AB İLE ÜÇÜNCÜ ÜLKELER ARASINDA YÜRÜTÜLEN SERBEST TİCARET ANLAŞMASI MÜZAKERELERİNİN SOSYAL HAYATA ETKİLERİ TARTIŞILIYOR
Avrupa Komisyonu’nun Ticaretten Sorumlu Üyesi Karel De Gucht ile Avrupa Sendikalar Konfederasyonu (ETUC) Genel Sekreteri John Monks, 13 Nisan tarihinde bir toplantı yaparak AB tarafından yürütülen STA müzakerelerini masaya yatırdılar. Toplantı sonrasında yapılan ortak basın açıklamasında, Güney Kore ve Kolombiya ile yapılan STA’ların tartışıldığı ifade edildi. Karel De Gucht, serbest ticaret anlaşmalarının, işçi hakları dâhil olmak üzere, insan haklarının korunmasının geliştirilmesi açısından yeni fırsatlar yarattığını vurguladı.
Bu bağlamda, özellikle Kolombiya ile yürütülen müzakereleri yakından takip ettiğini belirten De Gucht, karşılıklı diyalogun önemini hatırlattı. Hindistan ile yürütülen, 12–16 Nisan tarihleri arasında 9. tur görüşmeleri yapılan müzakerelerle ilgili olarak da, sürdürülebilir kalkınma konusunun üzerinde durduklarını ve ayrıca sendikaları da içerecek bir “İç Danışma Kurulu” oluşturmayı planladıklarını sözlerine ekledi.
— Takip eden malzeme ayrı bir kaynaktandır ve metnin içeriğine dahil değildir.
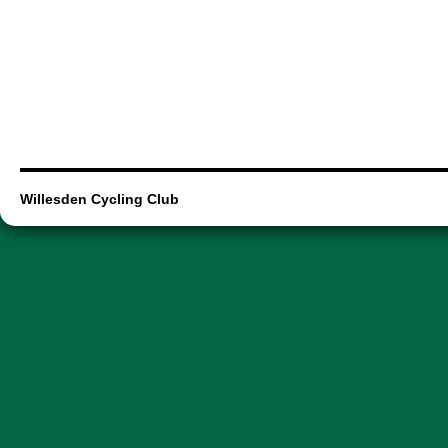
Willesden Cycling Club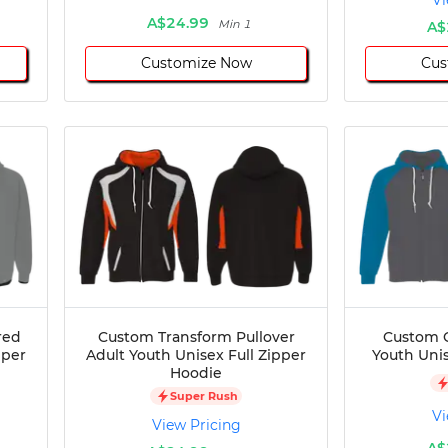
Vi
A$24.99
Min 1
A$
Customize Now
Cus
red
Custom Transform Pullover
Custom C
pper
Adult Youth Unisex Full Zipper
Youth Unis
Hoodie
Super Rush
Vi
View Pricing
A$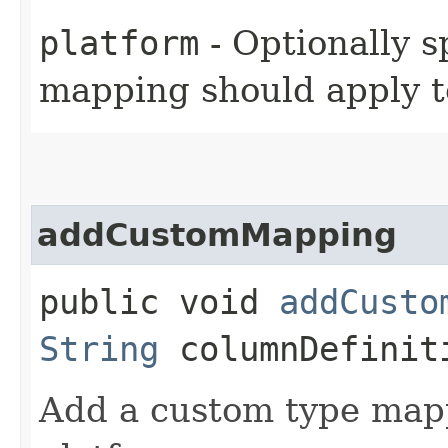
platform
- Optionally s
mapping should apply t
addCustomMapping
public void
addCusto
String
columnDefinit
Add a custom type mappi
John Monks ise, AB-Güney Kore anlaşmasının dengeli olduğunu belirtti ve anlaşmanın işçi haklarının geliştirilmesine katkıda bulunmasını umduğunu ifade etti. Ayrıca, tüm sektörlerin bu anlaşmadan yarar sağlaması gerektiğini vurgulayarak, yeni iş olanakları yaratılmasının önemini hatırlattı. Konfederasyon’un özellikle izleme ve değerlendirme konularında rol almasının faydalı olacağının altını çizdi. Kolombiya ile yürütülen müzakerelere de değinen Monks, insan haklarına ilişkin konularda daha somut adımlara ihtiyaç duyulduğunu vurguladı.
Hatırlanacağı üzere, Latin Amerika’da yer alan dört sivil toplum kuruluşu (ALOP, Grupo Sur, OIDHACO ve Red UE-CAN), 15 Mart 2010’da yayımladıkları ortak bildiride, Kolombiya ve Peru’da yaşanan ciddi insan hakları krizlerinin STA’da gerektiği şekilde dikkate alınmadığını belirtmişlerdi. Özellikle Kolombiya’da yaşanan insan hakları ihlallerine değinilen bildiride, STA’nın bu alanda yetersiz ve etkisiz kaldığı vurgulanmıştı. Bu bağlamda, anlaşmada yer alan sürdürülebilir kalkınma, insan hakları, iyi yönetişim ve hukukun üstünlüğü kavramlarının insan haklarından ziyade ticari çıkarları korumaya yönelik olduğunun üzerinde durulmuştu. Benzer şekilde, Avrupa Parlamentosu Üyesi Helmut Scholz da, söz konusu anlaşmada, AB’nin ticari konuları sivil özgürlükler ve demokrasiden daha önemli gördüğünü ve bunun da utanç verici olduğunu belirten bir açıklama yapmıştı.